I'd like to take a quick break and give a shout-out to Kersten for making it through the details of the surgery.
It sounds like the surgery itself isn't particularly difficult and is fairly quick. She starts at 7:30 and should be done within a few hours. The biggest immediate risk of the surgery is the risk of introducing an infection, the same as any other surgery. The other big risk is that the device itself can fail early on, impeding the flow of fluid and again causing CSF to build up in her brain. Dr. Cherny said that the statistics are roughly showing that around 30-40% of these devices fail in one way or another during the first year, and more like 50% fail by the end of the second year. On the same token, there are some kids who go through their whole life and never have the equipment fails. If it does fail, it would require another surgery to pull out the existing equipment and replace it with new stuff. The trick is, since she won't be continuously monitored when she's at home, we're supposed to learn how to recognize when she is showing symptoms that the pressure is building in her brain.
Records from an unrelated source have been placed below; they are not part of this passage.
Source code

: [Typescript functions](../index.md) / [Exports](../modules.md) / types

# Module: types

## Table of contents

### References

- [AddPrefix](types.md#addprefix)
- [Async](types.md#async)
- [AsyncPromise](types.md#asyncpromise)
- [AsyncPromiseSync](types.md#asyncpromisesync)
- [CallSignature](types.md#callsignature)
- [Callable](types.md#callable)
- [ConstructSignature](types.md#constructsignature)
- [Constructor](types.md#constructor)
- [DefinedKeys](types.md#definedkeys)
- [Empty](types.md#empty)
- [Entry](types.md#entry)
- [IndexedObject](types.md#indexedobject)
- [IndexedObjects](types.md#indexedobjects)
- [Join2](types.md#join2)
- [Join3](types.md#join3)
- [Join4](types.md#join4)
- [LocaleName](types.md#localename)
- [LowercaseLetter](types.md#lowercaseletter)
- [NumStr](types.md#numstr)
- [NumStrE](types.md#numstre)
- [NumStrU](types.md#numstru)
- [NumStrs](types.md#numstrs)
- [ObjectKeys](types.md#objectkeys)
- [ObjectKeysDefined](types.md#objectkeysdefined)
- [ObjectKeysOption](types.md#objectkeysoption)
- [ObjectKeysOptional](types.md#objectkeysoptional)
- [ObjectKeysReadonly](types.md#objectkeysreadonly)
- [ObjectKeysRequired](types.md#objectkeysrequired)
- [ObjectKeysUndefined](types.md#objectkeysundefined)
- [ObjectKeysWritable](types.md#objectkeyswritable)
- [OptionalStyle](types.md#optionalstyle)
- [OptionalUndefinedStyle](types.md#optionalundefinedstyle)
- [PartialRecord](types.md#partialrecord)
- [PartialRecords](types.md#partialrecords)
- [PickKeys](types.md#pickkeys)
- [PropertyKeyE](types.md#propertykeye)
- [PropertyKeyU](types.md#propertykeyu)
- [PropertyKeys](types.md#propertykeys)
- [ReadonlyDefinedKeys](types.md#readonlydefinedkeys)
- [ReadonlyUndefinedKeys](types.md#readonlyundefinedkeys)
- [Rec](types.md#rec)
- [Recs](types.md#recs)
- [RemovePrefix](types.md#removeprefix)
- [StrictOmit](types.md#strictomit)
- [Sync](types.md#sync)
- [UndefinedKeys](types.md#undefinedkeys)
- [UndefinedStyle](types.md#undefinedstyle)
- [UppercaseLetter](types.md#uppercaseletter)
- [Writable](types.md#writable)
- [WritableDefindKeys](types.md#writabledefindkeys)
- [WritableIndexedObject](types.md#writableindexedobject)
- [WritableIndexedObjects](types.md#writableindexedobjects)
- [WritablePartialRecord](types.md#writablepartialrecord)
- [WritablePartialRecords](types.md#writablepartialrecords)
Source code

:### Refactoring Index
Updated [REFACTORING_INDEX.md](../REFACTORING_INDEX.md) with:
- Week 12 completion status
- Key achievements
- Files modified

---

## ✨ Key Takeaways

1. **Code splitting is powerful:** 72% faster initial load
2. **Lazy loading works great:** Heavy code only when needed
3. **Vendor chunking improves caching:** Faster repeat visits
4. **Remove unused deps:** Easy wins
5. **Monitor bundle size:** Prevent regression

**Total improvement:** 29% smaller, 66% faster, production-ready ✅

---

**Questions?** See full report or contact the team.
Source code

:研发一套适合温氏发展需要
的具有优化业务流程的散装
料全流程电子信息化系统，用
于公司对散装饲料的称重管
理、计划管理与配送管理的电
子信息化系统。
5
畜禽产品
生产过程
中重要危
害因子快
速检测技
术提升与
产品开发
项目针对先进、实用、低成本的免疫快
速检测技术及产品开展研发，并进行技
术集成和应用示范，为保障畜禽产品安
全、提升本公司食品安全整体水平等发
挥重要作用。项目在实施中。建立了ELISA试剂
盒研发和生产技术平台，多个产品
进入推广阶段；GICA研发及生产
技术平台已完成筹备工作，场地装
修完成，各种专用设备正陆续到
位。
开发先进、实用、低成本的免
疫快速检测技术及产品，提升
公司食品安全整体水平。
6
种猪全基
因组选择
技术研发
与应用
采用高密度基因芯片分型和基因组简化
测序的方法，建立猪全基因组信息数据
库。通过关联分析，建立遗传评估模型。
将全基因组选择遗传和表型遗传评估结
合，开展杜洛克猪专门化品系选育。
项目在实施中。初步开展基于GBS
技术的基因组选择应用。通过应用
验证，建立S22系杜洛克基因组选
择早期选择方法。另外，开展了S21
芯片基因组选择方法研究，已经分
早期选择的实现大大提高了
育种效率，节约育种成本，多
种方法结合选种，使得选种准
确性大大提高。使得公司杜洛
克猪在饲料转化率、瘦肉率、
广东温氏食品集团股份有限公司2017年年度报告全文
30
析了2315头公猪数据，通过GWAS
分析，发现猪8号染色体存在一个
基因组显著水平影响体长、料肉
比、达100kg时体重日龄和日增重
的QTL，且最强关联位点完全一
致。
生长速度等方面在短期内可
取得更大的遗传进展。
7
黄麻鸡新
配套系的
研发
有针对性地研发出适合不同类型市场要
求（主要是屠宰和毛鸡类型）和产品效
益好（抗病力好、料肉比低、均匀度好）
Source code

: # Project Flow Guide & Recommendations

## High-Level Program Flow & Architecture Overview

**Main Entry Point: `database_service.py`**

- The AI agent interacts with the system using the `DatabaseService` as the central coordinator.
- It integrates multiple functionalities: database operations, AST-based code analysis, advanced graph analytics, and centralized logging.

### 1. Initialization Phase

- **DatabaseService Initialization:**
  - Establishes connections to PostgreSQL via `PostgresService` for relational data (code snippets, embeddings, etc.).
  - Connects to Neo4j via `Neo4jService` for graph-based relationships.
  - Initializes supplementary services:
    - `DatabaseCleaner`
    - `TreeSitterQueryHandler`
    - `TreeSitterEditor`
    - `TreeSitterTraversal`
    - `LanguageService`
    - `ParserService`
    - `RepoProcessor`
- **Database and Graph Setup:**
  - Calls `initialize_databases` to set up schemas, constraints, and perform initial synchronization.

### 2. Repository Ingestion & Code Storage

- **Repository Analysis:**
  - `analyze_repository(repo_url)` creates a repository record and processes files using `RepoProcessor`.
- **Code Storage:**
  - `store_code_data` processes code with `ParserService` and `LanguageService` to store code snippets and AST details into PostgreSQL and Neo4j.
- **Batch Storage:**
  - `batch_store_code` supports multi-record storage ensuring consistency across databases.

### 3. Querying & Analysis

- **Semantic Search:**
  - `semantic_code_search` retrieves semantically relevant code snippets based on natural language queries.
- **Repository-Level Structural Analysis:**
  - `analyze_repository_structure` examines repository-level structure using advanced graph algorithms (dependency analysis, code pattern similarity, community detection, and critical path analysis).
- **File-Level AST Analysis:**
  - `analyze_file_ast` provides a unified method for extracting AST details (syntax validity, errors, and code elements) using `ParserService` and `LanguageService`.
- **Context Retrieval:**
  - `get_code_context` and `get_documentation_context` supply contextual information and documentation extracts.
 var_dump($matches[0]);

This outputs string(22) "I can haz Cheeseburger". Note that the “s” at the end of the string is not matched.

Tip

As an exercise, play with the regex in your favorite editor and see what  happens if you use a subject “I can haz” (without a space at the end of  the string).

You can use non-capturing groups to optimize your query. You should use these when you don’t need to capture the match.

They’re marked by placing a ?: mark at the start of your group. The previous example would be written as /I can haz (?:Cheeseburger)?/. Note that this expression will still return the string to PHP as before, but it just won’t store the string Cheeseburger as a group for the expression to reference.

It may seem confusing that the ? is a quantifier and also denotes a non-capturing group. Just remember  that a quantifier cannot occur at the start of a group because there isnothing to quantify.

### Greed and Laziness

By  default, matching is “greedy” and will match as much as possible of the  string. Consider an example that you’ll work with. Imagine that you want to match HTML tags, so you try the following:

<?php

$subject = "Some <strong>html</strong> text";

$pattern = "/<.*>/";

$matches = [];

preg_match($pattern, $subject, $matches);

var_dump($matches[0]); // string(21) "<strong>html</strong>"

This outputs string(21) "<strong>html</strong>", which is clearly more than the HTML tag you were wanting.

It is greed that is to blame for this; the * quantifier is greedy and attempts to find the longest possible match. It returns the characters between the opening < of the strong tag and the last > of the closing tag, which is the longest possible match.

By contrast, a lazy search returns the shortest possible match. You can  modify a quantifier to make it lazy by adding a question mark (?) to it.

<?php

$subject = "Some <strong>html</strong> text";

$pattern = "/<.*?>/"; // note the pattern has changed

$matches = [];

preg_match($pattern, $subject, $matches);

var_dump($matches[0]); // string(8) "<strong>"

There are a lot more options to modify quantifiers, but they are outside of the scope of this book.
For Wren, her oxygen needs remain high, but she still shows no signs of regressing to the point of needing to get back onto a ventilator. Her blebs have continued to remain down, and she has slowly continued growing. Within a week or so, she should be big enough to graduate out of the enclosed isolette into a crib.


OK, so wow! What makes you think that Kersten is the only one passion out?
ReplyDeleteI really need to edit more carefully before I publish. Sadly, without my glasses, I'm not likely to catch the errors anyway.
ReplyDeleteMom, don't worry. It's cool to passion out about stuff.
DeleteNot gonna lie. A bit light headed
ReplyDeleteDo I know you or do I know you? Ha!
DeleteLoved the shout out to Kersten! Avery you got this! Another milestone that will bless her life.
ReplyDeleteI also love that it looks like all 4 pounds are in her cheeks. Is that the same outfit that Hailey has been carrying around?
ReplyDeleteYes, it's the one and the same. Avery fills out the belly area well enough in those clothes, but her feet don't yet reach the end. That's as good as DNA confirmation that she's from the Hendricks family, right?